Sunday, September 19, 2010

So far, so good

"How's it going?" I've heard that a lot lately. "so far, so good" I say. And that's true. It's really going well. Considering all things, it's actually going very well. Are there some things that could be better? Sure. Are there some things that are not what I expected? Sure. Are there some things that are better than what I expected? Sure. Am I overwhelmed? Sure. Am I at peace? Sure. So far, so good : )

Adoption is such a crazy God thing that it often doesn't make any sense when I think of it from a worldly perspective. So, I constantly have to remind myself of the grand plan and I realize that we are doing very well. Birthing a almost 4 year is extremely difficult, yet she's doing great. Amazing me everyday. I am doing so well with her. All of that is wonderful. Izzy, however, is in total regression. I did expect some of that, but she's really struggling. No, it's not out of the ordinary, but it's hard to see her going through such a tough time. It breaks my heart. She's is usually such a strong independent little girl and she's won't even go to the potty by herself right now. Scared of everything. She's trying hard to pull it together. She even recognizes that she's struggling. She told me that she was sorry that she was having a hard time. Oh, that did me in. I'm trying to love on her plenty. We talk A LOT. Yesterday, she seemed to be doing better. I hope that's a sign of the direction we are going in with her.
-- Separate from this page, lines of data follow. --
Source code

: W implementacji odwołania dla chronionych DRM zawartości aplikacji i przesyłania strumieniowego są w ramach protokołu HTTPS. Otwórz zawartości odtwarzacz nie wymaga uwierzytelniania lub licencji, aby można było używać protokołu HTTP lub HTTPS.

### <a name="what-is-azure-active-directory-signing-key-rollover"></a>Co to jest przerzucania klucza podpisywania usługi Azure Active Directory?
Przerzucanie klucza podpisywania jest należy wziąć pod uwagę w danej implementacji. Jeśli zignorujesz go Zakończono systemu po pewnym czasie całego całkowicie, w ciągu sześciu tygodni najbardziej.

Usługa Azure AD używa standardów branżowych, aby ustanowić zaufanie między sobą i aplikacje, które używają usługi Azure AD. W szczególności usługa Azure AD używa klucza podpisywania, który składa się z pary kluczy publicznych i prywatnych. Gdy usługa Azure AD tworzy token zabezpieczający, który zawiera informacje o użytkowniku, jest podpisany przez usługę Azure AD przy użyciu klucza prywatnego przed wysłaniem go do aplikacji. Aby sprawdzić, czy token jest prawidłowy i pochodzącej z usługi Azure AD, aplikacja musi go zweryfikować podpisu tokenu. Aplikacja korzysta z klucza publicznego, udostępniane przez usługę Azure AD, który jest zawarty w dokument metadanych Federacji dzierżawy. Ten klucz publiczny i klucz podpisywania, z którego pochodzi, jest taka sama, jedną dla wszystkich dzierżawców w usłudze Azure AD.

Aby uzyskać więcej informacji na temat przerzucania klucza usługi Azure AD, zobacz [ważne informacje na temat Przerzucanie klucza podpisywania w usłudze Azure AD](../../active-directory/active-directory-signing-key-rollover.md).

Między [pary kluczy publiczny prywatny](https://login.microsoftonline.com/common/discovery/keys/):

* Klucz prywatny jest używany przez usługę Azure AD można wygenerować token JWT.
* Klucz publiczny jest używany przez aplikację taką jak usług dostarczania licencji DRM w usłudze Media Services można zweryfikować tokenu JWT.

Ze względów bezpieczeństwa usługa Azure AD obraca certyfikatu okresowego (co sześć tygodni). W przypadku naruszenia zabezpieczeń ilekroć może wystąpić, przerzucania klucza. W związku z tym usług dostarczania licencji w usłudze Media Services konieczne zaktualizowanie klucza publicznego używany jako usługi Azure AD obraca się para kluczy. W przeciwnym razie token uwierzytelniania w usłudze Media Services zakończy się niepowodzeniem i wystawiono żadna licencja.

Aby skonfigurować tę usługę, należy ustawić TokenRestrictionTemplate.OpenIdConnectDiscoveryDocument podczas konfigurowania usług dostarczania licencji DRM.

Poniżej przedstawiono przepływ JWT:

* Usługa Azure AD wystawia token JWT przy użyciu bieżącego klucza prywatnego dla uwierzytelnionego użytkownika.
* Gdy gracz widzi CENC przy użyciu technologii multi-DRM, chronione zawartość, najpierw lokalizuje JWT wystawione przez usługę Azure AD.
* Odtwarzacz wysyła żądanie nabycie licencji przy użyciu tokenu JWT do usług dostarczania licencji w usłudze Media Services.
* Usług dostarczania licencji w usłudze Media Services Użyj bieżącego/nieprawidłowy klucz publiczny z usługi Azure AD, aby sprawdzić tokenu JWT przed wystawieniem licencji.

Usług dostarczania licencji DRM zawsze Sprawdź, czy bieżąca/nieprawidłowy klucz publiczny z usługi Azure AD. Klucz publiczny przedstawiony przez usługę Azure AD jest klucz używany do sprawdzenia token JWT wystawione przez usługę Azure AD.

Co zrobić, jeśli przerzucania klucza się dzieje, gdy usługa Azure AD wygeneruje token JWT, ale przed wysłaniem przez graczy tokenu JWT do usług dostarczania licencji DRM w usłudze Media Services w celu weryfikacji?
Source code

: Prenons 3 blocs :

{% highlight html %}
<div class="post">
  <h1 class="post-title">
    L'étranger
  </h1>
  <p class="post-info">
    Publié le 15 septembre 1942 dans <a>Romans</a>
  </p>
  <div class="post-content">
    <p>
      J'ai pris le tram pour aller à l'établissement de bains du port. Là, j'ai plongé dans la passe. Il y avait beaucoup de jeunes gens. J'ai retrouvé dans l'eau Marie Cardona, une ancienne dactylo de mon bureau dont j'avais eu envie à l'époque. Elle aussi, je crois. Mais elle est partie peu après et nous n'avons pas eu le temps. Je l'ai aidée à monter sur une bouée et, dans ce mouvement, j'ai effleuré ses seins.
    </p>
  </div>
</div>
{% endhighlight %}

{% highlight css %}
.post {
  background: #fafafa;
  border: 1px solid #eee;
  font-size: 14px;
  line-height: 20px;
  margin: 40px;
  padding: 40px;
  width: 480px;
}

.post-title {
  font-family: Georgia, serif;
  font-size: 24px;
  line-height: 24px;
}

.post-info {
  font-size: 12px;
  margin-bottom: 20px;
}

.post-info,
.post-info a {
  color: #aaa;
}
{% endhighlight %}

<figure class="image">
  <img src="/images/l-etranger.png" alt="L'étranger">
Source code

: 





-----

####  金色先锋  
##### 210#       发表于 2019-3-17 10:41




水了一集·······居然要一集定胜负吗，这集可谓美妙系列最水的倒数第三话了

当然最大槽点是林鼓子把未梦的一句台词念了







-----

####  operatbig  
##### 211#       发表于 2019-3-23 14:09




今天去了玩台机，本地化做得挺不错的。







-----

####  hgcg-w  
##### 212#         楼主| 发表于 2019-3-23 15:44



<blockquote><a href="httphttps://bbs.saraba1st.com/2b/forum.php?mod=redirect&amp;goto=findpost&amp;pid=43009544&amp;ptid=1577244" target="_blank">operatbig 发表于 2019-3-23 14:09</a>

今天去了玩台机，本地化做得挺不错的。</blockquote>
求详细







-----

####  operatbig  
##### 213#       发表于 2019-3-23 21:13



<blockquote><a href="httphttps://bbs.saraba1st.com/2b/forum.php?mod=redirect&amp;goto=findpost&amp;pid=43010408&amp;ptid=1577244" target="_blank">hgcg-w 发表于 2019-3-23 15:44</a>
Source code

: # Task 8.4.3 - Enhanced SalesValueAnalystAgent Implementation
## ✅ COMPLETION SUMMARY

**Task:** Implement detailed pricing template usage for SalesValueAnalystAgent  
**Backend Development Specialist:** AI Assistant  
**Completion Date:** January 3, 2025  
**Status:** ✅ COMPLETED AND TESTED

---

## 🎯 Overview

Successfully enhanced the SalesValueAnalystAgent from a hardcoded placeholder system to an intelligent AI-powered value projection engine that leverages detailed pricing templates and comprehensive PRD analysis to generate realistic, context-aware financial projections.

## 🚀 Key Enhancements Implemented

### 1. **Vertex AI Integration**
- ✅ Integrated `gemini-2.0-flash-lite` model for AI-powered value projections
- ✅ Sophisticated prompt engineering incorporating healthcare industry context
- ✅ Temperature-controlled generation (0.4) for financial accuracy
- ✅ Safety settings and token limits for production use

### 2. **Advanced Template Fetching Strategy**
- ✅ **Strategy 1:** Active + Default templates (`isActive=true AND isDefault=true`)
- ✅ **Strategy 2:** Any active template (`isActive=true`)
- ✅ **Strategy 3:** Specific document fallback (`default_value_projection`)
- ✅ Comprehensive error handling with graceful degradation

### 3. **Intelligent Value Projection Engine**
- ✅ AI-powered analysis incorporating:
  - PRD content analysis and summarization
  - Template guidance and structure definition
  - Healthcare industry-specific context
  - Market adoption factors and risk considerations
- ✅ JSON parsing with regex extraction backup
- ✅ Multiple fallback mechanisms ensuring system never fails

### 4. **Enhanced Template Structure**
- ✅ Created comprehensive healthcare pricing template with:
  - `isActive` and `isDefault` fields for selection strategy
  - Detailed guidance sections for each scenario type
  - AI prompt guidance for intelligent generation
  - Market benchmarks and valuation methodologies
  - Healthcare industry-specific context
Marianna has such an awesome spirit. She is such a beautiful child. The adjusting to her new home and family are going exceptionally well. She struggles more with physical stuff. She has pain in her knees and in her right hand a lot. During the day she'll start blowing on her hands and shaking them. She doesn't stop though. She just starts coloring holding her crayon or pencil with both arms. She just started feeling comfortable enough to start telling me that they hurt. She'll ask me to rub them for her. She has these horrible nose bleeds and is snoring like a grown man. We are seeing an ENT on Wednesday and we go to the Amputee Clinic at Children's Hospital on October 13th. It all just reminds me that what we've been called to will not be easy. Adopting orphans is not for the faint of heart. Parenting isn't for wimps either : ) Put it all together and well, let's just say we'll be on our knees a lot : ) I have lots of friends called to much more difficult things. They inspire me. I know we can handle this. The Lord doesn't give us more than we can handle. I trust that. But if I get caught up in the "stuff " of this world I could get really down about it all. So, I keep looking up and asking Him to help me. I'm focusing on the big picture and the big picture is that I have a Father in heaven that adores me. He gave His life for me. Surely I can give mine for Him. He's given me a husband that loves me and entrusted me with four amazing children and a wonderful family. His grace is abundant in our lives. So, all things considered.... so far, so good.

2 comments:

La Dolce Vita: The Sweet Life said...

Love this post. I can SO relate! Our older daughter has been REALLY needy since we returned home. It is hard to see as a parent.

I just included the "adoption is not for the faint of heart" in a recent blog post. So very true.

We too are on our knees!

Unknown said...

Beautiful post mama! I will be praying for Izzy...Isaac did this when we came for from China with Cana. A few things have taken a long while to get back to 'normal' but he eventually was able to get past everything. Praise the Lord he is doing great with his new brother!!

And for sweet Marianna, I am praying, too. I can only imagine how your heart feels as you wonder what exactly is going on with her pain. Hugs and know I am praying!!